By publishing the volume and trends of porn use on the site, Pornhub also makes claim for these practices being ubiquitous enough to form a quintessential part of the mundane rhythms and flows of media use across national boundaries during both working hours and leisure. This is a firm gesture of mainstreaming, of moving porn consumption from the so-called “dark” or marginal side of Internet use towards its central traffic and reframing it as a fun, recreational activity. Pornography has been part and parcel of the mainstream Web since its very early days, considering its perennial popularity among users and its centrality in terms of online economies, but has nevertheless retained a conceptual status as a marginal and somehow illegitimate of the medium. In this sense, Pornhub’s campaigns can be seen as contributing to a reframing of porn use by rendering explicit its mainstream and thus socially safe status. In a 2014 Adweek interview, Pornhub Vice President, Corey Price, explained that
“We want to push the conversation into the general public as something that’s acceptable to talk about, while letting people know that watching porn shouldn’t be an underground activity that’s to be seen as shameful. Everyone does it, why not just bring that out in the open? The reason it causes a stir is due to an already accepted set of social norms.”
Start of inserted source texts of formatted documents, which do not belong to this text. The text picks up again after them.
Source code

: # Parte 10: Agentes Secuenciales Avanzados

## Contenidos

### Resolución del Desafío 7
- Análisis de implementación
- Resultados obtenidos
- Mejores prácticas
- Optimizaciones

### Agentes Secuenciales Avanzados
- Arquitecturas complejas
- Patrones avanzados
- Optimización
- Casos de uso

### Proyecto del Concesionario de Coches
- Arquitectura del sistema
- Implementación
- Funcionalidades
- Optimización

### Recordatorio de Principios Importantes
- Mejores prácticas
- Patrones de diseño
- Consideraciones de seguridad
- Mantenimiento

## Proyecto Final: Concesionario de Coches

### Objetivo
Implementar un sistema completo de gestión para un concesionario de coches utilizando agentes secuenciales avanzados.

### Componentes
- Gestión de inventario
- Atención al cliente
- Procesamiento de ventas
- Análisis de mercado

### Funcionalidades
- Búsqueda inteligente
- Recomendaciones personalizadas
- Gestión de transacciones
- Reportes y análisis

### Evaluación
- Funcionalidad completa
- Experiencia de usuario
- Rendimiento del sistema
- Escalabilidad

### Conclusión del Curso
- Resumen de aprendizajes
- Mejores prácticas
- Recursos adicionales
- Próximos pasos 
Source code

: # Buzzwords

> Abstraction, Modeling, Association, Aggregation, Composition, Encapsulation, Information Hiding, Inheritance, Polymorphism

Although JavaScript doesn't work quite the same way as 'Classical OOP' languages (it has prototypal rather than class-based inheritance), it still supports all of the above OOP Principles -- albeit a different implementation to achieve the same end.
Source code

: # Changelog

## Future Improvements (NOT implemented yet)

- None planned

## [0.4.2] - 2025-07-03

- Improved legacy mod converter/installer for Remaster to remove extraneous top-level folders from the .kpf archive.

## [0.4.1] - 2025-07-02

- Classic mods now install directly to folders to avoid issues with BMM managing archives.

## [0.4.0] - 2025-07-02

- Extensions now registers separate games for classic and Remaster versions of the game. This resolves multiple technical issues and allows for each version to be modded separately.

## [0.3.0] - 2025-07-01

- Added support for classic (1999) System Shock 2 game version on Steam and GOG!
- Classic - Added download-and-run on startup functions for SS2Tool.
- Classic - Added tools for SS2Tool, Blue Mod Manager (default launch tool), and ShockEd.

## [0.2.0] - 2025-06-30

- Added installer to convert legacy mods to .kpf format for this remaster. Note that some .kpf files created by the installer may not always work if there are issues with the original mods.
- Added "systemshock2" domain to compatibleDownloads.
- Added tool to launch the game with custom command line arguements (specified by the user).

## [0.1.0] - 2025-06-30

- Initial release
The overall aim of the PR campaigns is to build up Pornhub as an entertainment brand among others. This again implies a process of domestication whereby media contents deemed unsavory, inappropriate, and off the mainstream are rendered familiar, acceptable, routine, and ordinary. Such processes have during the past decade or so, been diagnosed through concepts such as the sexualization and pornification of culture with the aim of accounting for how pornography has grown mundane in its accessibility, how people of different ages and genders are routinely consuming it, and the role that the flirtation with both the sexually suggestive and the sexually explicit plays media culture. Such diagnoses describe the mainstreaming of pornography in terms of its sheer popularity (bearing in mind the annual volume of Pornhub traffic alone), as well as the general visibility of pornographic codes, aesthetics, and themes across different fields of culture. As a long-standing media cultural trend, flirtation with pornography is telling of the perpetual—albeit also regularly uncomfortable—public presence of materials deemed obscene, the simultaneous fascination and aversion that they entail, as well as the constant labor involved in maintaining some kind of a boundary between pornography and the mainstream, the NSFW and SFW.
The mainstreaming and domestication of Pornhub through its SFW public relations campaigns interferes with the scent of forbidden fruit on which the cultural status, and central attraction, of pornography has been dependent throughout its history and which has rendered it the content that necessitates specific policing, censorship, and acts of regulation. Their PR campaigns increase the brand’s visibility in a range of SFW within the online attention economy of clicks, links, and shares, but similar cross-platform circulation cannot apply to the NSFW videos that the site hosts.